§ WHAT TO PRODUCE
Reproduce the passage about the travelers and where the essay begins, word for word and in full.

§ GIVEN TEXT

# # # # # # #

For the travelers, the essay begins on a plane: 

—a plane towing its shadow over a cloud, then slicing into it (inside the plane, this is like the rush of a mood: abruptly elsewhere) and sinking while mist breathes past the windows, swirls in the jets; 

—a plane creaking and yawing over Chicago, en route to New York, en route to Rome; 

—a plane invaded by the yellow midwinter light pouring through a sliced-through cloud, which makes the travelers feel, for once, like travelers in a photograph in the in-flight magazine, the timelessness of which suggests … well, timelessness; 

—a plane that fails to plunge or to explode, a plane that instead of plunging or exploding lands in a city of bridges-like-blue-skeletons, a city in which telephones are located and used—an act which, for the writers, marks the beginning of the essay; 

—through this city, in which, for the writers, the essay begins, there walk the travelers—who are on their way to Rome, another city, in which another essay will begin (beginning being something open to question), in which, perhaps, the essay will truly and finally begin: 

—for who is to say where what begins, beginning is open to question, perhaps the essay truly begins in Rome, and the essay that begins on the plane over Chicago, the essay that begins in New York, are impostor essays; 

—perhaps we need to slice through the impostor essays to the real ones: 

—in any case, the travelers, having used telephones, walk through the city, which was, and still is, home; 

—now they think back to the plane rising over a cornfield of stacked clouds and strings of sun and sprinklers and distant pickups trailing dust; 

—now they think back to the plane landing in a city of bridges-like-blue- skeletons; 

—now they turn left, now right, now right again, by memory; 

—now they ascend the stairs to an apartment, which is where the writers wait for them: 

—they enter the apartment; they stay a while, then the travelers and the writers leave the apartment, they retrace their steps, they locate telephones, they board a plane, they sit for seven hours in cramped seats in the darkness and the light until finally they arrive in Rome, which is where the essay— for the travelers? for the writers?— begins.

# # # # # # #

§ DATA SUPPLIED
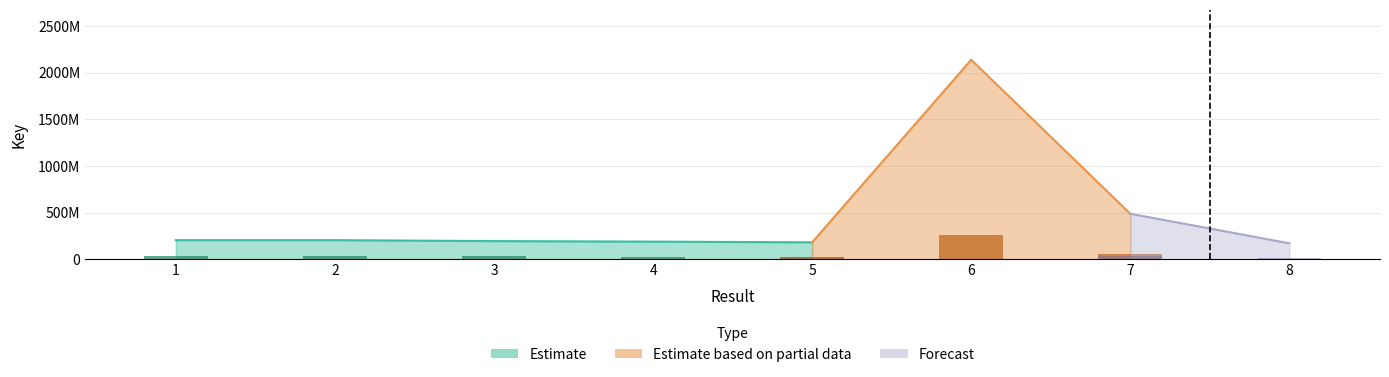

List the labels in order of value, largest first.

6, 7, 1, 2, 3, 4, 5, 8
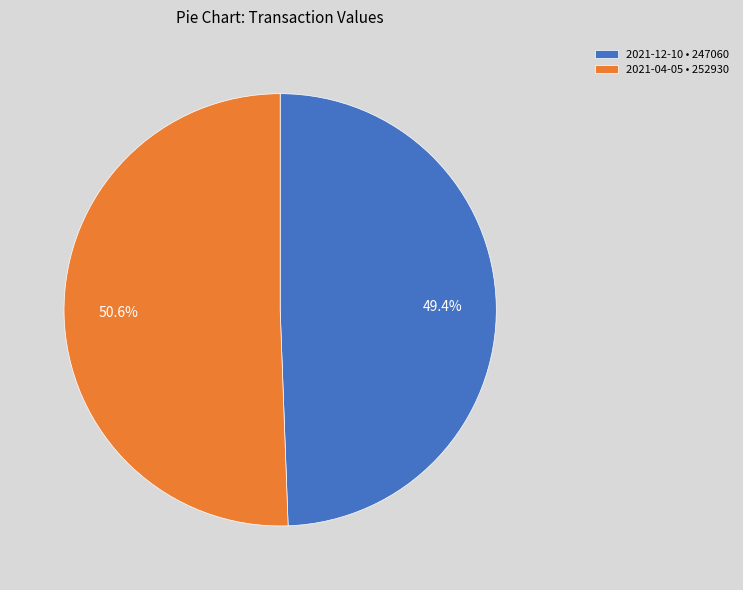

What is the ratio of the value at 2021-12-10 • 247060 to the value at 2021-04-05 • 252930?

1.0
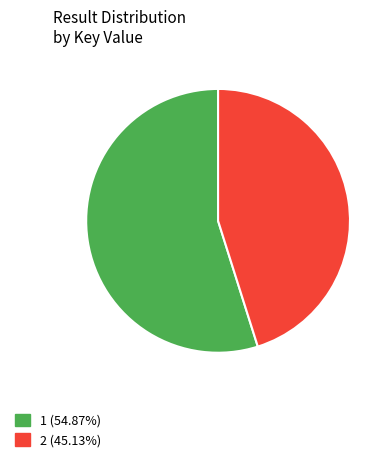

Combined, do 1 and 2 account for over 50%?

Yes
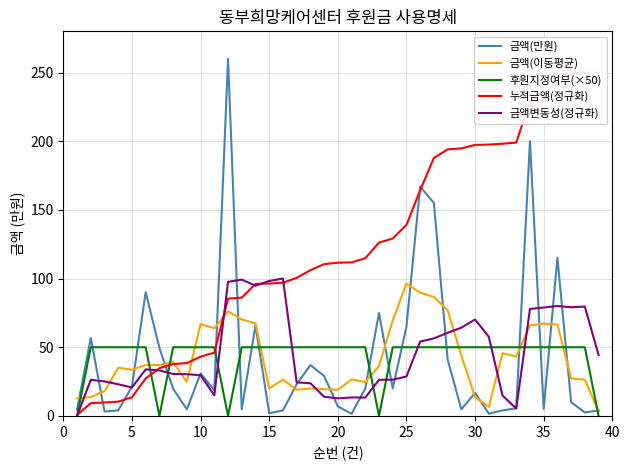

Reading left to right, what are all the values shown in this chart?

금액(만원): 4.6	56.8	3.2	4.0	21.4	90.1	49.5	19.8	4.8	31.0	18.7	260.0	4.8	66.0	1.9	4.0	23.0	37.0	29.1	7.0	1.5	20.0	75.0	20.0	65.0	167.0	155.0	41.2	4.8	16.8	1.6	4.0	5.6	200.0	5.0	115.1	10.0	2.5	4.0
금액(이동평균): 12.9	13.7	18.0	35.1	33.6	37.0	37.1	39.0	24.8	66.9	63.9	76.1	70.3	67.3	19.9	26.4	19.0	20.0	19.5	18.9	26.5	24.7	36.3	69.4	96.4	89.7	86.6	77.0	43.9	13.7	6.6	45.6	43.3	65.9	67.1	66.5	27.3	26.3	3.3
후원지정여부(×50): 0.0	50.0	50.0	50.0	50.0	50.0	0.0	50.0	50.0	50.0	50.0	0.0	50.0	50.0	50.0	50.0	50.0	50.0	50.0	50.0	50.0	50.0	0.0	50.0	50.0	50.0	50.0	50.0	50.0	50.0	50.0	50.0	50.0	50.0	50.0	50.0	50.0	50.0	0.0
누적금액(정규화): 0.7	9.3	9.8	10.4	13.6	27.3	34.8	37.8	38.5	43.2	46.0	85.4	86.1	96.1	96.4	97.0	100.5	106.1	110.5	111.5	111.8	114.8	126.2	129.2	139.0	164.3	187.8	194.0	194.8	197.3	197.6	198.2	199.0	229.3	230.1	247.5	249.0	249.4	250.0
금액변동성(정규화): 0.0	26.3	25.1	23.0	20.7	33.9	33.1	30.5	30.4	29.6	15.0	97.6	99.2	94.8	98.3	100.0	24.4	23.8	13.9	12.8	13.4	13.3	26.3	26.4	28.7	54.1	56.4	60.5	64.2	70.2	57.7	14.8	5.3	77.9	78.9	80.0	79.1	79.6	44.3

# # # # # # #

§ TASK OUTPUT
For the travelers, the essay begins on a plane: 

—a plane towing its shadow over a cloud, then slicing into it (inside the plane, this is like the rush of a mood: abruptly elsewhere) and sinking while mist breathes past the windows, swirls in the jets; 

—a plane creaking and yawing over Chicago, en route to New York, en route to Rome; 

—a plane invaded by the yellow midwinter light pouring through a sliced-through cloud, which makes the travelers feel, for once, like travelers in a photograph in the in-flight magazine, the timelessness of which suggests … well, timelessness; 

—a plane that fails to plunge or to explode, a plane that instead of plunging or exploding lands in a city of bridges-like-blue-skeletons, a city in which telephones are located and used—an act which, for the writers, marks the beginning of the essay; 

—through this city, in which, for the writers, the essay begins, there walk the travelers—who are on their way to Rome, another city, in which another essay will begin (beginning being something open to question), in which, perhaps, the essay will truly and finally begin: 

—for who is to say where what begins, beginning is open to question, perhaps the essay truly begins in Rome, and the essay that begins on the plane over Chicago, the essay that begins in New York, are impostor essays; 

—perhaps we need to slice through the impostor essays to the real ones: 

—in any case, the travelers, having used telephones, walk through the city, which was, and still is, home; 

—now they think back to the plane rising over a cornfield of stacked clouds and strings of sun and sprinklers and distant pickups trailing dust; 

—now they think back to the plane landing in a city of bridges-like-blue- skeletons; 

—now they turn left, now right, now right again, by memory; 

—now they ascend the stairs to an apartment, which is where the writers wait for them: 

—they enter the apartment; they stay a while, then the travelers and the writers leave the apartment, they retrace their steps, they locate telephones, they board a plane, they sit for seven hours in cramped seats in the darkness and the light until finally they arrive in Rome, which is where the essay— for the travelers? for the writers?— begins.